• _本文_
▬▬▬

5 汝らは我山の谷に逃いらん其山の谷はアザルにまで及ぶべし汝らはユダの王ウジヤの世に地震を避て逃しごとくに逃ん我神ヱホバ來りたまはん諸の聖者なんぢとともなるべし
Dan zult gijlieden vlieden door de vallei Mijner bergen (want deze vallei der bergen zal reiken tot Azal), en gij zult vlieden, gelijk als gij vloodt voor de aardbeving in de dagen van Uzzia, den koning van Juda; den zal de HEERE, mijn God, komen, en al de heiligen met U, o HEERE!
6 その日には光明なかるべく輝く者消うすべし
En het zal te dien dage geschieden, dat er niet zal zijn het kostelijk licht, en de dikke duisternis.
7 茲に只一の日あるべしヱホバこれを知たまふ是は晝にもあらず夜にもあらず夕暮の頃に明くなるべし
Maar het zal een enige dag zijn, die den HEERE bekend zal zijn; het zal noch dag, noch nacht zijn; en het zal geschieden, ten tijde des avonds, dat het licht zal wezen.
8 その日に活る水ヱルサレムより出でその半は東の海にその半は西の海に流れん夏も冬も然あるべし
Ook zal het te dien dage geschieden, dat er levende wateren uit Jeruzalem vlieten zullen, de helft van die naar de oostzee, en de helft van die naar de achterste zee aan; zij zullen des zomers en des winters zijn.
9 ヱホバ全地の王となりたまはん其日には只ヱホバのみ只その御名のみにならん
En de HEERE zal tot Koning over de ganse aarde zijn; te dien dage zal de HEERE een zijn, en Zijn Naam een.

▬▬▬

[保存データの一覧]
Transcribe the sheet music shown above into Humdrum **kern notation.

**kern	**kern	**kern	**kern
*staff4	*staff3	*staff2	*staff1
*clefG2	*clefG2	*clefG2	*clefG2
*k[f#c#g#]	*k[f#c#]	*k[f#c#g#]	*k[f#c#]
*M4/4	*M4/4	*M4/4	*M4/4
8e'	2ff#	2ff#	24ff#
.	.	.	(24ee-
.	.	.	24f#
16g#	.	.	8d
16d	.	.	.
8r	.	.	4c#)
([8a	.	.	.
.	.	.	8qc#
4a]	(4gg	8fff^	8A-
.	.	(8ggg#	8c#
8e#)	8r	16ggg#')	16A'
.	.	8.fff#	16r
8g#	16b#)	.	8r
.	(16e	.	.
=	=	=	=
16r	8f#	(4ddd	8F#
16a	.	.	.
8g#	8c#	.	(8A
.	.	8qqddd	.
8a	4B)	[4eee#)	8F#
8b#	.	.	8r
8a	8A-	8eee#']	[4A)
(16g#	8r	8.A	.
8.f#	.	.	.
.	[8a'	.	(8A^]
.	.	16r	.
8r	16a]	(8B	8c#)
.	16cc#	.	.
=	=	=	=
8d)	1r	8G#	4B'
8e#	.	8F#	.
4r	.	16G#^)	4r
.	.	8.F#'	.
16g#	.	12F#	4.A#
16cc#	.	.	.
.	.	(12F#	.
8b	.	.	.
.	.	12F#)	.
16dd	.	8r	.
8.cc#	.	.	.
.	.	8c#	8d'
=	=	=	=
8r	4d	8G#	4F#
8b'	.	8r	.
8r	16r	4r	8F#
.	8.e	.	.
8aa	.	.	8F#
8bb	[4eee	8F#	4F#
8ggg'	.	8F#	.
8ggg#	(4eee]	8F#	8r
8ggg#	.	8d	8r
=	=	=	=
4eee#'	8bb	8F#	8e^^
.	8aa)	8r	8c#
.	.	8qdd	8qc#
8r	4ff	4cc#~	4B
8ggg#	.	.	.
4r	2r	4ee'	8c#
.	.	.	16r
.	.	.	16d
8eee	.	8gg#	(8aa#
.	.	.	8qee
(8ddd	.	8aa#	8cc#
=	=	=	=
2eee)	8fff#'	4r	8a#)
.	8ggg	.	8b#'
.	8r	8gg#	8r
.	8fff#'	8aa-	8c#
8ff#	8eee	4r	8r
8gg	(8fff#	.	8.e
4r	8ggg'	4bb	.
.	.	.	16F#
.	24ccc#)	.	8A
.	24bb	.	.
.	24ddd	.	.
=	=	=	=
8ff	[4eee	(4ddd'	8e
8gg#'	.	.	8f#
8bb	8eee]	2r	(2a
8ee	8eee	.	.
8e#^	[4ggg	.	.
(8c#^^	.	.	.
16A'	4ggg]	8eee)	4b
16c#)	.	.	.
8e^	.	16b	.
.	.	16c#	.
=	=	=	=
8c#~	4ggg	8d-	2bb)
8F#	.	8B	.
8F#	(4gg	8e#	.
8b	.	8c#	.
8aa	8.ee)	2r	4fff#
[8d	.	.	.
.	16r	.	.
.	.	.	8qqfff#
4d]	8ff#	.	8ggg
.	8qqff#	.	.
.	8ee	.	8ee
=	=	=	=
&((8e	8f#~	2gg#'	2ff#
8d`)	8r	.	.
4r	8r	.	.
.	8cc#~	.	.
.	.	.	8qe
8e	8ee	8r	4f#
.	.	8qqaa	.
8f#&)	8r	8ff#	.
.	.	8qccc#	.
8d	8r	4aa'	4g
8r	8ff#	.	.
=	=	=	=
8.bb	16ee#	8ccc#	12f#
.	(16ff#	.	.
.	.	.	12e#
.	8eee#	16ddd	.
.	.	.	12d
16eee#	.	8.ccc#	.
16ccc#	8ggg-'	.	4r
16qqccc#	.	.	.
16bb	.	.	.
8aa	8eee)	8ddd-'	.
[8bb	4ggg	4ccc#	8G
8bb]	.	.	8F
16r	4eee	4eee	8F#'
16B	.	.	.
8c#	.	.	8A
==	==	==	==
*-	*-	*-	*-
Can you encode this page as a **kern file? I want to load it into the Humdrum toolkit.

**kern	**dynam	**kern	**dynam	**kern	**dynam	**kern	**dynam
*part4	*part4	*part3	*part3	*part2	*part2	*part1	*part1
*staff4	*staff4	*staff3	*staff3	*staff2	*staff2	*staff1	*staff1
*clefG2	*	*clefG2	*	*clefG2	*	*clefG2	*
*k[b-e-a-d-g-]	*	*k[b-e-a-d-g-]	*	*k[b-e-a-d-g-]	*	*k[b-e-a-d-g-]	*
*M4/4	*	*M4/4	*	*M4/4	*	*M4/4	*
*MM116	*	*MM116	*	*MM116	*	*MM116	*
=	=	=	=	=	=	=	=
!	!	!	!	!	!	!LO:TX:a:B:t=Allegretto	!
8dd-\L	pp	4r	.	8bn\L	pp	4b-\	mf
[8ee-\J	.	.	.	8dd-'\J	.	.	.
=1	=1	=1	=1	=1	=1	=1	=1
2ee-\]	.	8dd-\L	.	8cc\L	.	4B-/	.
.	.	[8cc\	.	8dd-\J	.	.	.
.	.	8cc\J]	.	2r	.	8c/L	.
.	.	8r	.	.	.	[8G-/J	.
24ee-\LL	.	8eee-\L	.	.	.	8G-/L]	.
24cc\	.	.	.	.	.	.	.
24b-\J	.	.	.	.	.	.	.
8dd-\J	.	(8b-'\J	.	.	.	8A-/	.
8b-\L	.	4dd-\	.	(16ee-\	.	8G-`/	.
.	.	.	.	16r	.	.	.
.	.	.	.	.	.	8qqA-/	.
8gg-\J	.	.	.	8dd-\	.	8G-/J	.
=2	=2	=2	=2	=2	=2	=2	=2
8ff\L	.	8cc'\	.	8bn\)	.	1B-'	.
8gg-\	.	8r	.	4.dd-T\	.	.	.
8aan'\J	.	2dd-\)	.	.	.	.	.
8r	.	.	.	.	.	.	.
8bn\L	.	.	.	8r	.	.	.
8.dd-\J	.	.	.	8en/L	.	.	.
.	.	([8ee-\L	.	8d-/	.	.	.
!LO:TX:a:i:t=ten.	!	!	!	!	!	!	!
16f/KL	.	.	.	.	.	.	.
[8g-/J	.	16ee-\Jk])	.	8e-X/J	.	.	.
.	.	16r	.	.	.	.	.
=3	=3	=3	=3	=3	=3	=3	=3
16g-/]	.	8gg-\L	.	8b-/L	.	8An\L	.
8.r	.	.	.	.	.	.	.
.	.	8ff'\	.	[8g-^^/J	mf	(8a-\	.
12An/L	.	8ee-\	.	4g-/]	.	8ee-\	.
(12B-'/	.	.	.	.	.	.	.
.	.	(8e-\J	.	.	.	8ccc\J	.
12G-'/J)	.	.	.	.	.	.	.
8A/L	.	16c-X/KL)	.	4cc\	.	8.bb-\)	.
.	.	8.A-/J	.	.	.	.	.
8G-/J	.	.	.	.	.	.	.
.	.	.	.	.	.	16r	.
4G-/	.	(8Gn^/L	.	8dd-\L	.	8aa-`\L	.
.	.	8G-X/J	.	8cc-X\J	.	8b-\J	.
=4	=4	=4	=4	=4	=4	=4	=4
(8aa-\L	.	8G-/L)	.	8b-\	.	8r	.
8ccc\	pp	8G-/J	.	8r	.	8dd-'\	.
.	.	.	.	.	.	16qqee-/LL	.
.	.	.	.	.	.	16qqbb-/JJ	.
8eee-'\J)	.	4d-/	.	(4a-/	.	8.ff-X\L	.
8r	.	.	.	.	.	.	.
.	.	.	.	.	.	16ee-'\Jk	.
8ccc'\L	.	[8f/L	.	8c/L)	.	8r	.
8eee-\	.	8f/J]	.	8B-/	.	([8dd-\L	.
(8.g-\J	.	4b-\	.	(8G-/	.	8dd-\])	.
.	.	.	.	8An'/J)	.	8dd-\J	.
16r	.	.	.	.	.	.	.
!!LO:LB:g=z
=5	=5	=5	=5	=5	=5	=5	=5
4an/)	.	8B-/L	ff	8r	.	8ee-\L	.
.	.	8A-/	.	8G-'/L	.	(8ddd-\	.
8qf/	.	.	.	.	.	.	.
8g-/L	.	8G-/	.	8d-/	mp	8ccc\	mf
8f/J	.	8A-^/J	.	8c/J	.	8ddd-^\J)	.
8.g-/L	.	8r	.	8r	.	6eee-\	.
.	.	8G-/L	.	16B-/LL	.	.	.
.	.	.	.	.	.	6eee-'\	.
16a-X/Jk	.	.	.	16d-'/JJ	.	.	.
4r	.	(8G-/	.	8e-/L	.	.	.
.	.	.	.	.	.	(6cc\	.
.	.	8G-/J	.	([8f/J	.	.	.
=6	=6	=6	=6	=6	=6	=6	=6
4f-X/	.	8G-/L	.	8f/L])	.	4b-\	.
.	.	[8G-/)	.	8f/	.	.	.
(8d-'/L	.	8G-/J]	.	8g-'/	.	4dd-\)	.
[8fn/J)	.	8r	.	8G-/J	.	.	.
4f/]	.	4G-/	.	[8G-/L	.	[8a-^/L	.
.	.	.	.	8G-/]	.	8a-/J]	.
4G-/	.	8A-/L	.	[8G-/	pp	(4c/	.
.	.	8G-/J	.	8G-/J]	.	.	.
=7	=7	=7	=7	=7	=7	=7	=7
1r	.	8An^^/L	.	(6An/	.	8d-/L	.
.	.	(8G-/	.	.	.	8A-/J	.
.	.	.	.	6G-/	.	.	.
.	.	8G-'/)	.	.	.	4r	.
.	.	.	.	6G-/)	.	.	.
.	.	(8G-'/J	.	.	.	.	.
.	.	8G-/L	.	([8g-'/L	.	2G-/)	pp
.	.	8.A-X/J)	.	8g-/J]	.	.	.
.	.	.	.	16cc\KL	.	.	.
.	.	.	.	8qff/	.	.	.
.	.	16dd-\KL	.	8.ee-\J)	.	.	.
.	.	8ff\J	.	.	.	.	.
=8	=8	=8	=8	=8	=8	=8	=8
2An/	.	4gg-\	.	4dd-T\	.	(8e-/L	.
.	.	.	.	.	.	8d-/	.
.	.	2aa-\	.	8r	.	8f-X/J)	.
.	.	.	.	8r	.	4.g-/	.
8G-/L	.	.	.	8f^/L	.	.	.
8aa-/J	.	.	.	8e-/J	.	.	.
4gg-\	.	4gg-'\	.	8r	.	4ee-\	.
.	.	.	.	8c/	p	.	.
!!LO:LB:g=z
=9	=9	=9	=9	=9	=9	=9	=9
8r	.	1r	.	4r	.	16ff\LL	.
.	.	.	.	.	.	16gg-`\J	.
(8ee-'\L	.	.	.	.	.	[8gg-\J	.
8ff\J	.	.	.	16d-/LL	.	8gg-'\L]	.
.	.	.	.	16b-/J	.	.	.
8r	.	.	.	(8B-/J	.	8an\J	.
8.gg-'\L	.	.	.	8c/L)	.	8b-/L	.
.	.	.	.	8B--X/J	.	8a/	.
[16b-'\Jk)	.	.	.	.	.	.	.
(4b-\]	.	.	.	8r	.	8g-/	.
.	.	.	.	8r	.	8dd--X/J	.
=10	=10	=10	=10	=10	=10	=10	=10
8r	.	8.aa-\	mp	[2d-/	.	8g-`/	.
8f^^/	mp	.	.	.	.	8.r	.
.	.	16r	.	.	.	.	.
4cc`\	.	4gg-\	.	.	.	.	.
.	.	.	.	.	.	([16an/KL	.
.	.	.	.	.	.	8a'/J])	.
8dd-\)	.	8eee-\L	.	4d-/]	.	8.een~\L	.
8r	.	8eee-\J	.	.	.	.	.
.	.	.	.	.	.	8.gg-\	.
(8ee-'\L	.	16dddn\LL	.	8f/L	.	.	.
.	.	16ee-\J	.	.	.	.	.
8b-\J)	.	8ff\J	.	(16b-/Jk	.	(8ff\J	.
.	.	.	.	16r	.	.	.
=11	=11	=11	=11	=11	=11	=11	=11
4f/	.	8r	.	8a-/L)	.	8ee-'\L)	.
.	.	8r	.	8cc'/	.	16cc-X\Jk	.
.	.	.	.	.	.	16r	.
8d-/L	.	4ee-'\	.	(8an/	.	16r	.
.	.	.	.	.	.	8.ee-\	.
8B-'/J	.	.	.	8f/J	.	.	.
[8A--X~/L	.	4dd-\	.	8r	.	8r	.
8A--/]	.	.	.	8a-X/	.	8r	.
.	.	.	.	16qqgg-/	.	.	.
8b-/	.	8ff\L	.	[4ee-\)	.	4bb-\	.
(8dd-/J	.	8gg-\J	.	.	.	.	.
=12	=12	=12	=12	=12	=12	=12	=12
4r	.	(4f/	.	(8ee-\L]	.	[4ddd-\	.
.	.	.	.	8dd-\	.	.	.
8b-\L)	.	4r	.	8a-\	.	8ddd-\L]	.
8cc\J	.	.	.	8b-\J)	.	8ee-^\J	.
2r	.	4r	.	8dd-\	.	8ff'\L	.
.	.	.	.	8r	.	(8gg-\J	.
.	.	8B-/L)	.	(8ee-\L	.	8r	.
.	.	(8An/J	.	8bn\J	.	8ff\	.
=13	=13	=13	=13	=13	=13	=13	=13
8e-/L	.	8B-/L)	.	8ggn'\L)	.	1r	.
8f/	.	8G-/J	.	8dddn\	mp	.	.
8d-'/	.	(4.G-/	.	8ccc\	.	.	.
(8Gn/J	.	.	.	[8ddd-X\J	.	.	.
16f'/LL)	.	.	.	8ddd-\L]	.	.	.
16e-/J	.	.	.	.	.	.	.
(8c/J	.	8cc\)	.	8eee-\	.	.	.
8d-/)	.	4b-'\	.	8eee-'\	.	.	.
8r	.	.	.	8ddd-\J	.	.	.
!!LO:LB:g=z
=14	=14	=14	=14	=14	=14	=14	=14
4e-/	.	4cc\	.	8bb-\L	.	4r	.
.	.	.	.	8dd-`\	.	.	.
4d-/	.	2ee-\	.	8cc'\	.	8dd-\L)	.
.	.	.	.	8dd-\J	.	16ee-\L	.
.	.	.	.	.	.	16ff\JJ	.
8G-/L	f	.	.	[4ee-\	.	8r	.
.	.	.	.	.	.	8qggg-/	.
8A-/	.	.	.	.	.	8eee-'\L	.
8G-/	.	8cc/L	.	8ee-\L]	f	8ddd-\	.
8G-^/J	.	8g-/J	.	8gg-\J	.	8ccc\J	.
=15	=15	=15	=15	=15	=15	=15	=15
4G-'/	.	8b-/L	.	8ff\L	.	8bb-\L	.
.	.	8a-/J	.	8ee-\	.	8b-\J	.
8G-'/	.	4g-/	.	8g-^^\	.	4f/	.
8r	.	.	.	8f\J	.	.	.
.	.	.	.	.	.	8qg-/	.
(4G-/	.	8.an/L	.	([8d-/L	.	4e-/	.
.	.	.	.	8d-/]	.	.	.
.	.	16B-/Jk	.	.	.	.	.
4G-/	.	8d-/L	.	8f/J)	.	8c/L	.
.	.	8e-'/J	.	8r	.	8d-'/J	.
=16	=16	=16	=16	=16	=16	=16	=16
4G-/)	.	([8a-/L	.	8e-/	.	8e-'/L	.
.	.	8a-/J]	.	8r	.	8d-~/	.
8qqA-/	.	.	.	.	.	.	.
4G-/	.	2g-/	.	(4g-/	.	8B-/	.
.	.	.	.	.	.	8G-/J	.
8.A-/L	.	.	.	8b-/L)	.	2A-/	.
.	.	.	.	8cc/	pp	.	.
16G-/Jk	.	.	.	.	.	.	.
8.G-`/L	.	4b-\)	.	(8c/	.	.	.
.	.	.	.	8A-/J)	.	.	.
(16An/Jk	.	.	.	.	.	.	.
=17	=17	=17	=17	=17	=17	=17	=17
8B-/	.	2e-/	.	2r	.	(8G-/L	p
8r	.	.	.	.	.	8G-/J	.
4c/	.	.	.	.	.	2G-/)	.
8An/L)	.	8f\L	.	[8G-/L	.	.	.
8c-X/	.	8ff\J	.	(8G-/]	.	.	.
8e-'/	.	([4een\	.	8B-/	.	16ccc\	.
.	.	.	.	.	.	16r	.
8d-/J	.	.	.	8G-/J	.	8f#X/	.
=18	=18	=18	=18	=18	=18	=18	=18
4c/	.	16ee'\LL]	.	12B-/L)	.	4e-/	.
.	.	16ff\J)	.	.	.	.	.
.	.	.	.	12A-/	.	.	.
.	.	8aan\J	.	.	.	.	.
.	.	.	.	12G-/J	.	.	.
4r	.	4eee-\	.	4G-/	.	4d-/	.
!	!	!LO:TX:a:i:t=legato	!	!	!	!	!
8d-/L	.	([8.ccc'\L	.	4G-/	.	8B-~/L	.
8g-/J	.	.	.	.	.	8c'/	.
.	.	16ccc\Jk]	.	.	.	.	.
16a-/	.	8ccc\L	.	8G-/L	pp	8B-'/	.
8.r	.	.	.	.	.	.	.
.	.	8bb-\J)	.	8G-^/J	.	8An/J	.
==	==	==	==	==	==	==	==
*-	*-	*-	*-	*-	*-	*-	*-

▬▬▬

• _課題_
A: 本文で、人々が地震を避けて逃げたのはユダのどの王の世か。
B: ヱホバの日を語る本文を、最後の節の後から書き進めなさい。
この一覧は本文とは関係がない。

• _番号別の解答_
A: ウジヤの世。

B:
10 全地はアラバのごとくなりてゲバよりヱルサレムの南のリンモンまでの間のごとくなるべし而してヱルサレムは高くなりてその故の處に立ちベニヤミンの門より第一の門の處に及び隅の門にいたりハナニエルの戍樓より王の酒榨倉までに渉るべし
Dit ganse land zal rondom als een vlak veld gemaakt worden, van Geba tot Rimmon toe, zuidwaarts van Jeruzalem; en zij zal verhoogd en bewoond worden in haar plaats; van de poort van Benjamin af, tot aan de plaats van de eerste poort, tot aan de Hoekpoort toe; en van den toren van Hananeel, tot aan des konings wijnbakken toe.
11 その中には人住ん重て呪詛あらじヱルサレムは安然に立べし
En zij zullen daarin wonen, en er zal geen verbanning meer zijn; want Jeruzalem zal zeker wonen.
12 ヱルサレムを攻撃し諸の民にヱホバ災禍を降してこれを撃なやましたまふこと是のごとくなるべし即ち彼らその足にて立をる中に肉腐れ目その孔の中にて腐れ舌その口の中にて腐れん
En dit zal de plage zijn, waarmede de HEERE al de volken plagen zal, die tegen Jeruzalem krijg gevoerd zullen hebben: Hij zal een iegelijks vlees, daar hij op zijn voeten staat, doen uitteren; en een iegelijks ogen zullen uitteren in hun holen; een eens iegelijks tong zal in hun mond uitteren.
13 その日にはヱホバかれらをして大に狼狽しめたまはん彼らは各々人の手を執へん此手と彼手撃あふべし
Ook zal het te dien dage geschieden, dat er een groot gedruis van den HEERE onder hen zal wezen, zodat zij een ieder zijns naasten hand zullen aangrijpen, een eens ieders hand zal tegen de hand zijns naasten opgaan.
14 ユダもまたヱルサレムに於て戰ふべしその四周の一切の國人の財寳金銀衣服など甚だ多く聚められん
En ook zal Juda te Jeruzalem strijden; en het vermogen aller heidenen rondom zal verzameld worden, goud en zilver, en klederen in grote menigte.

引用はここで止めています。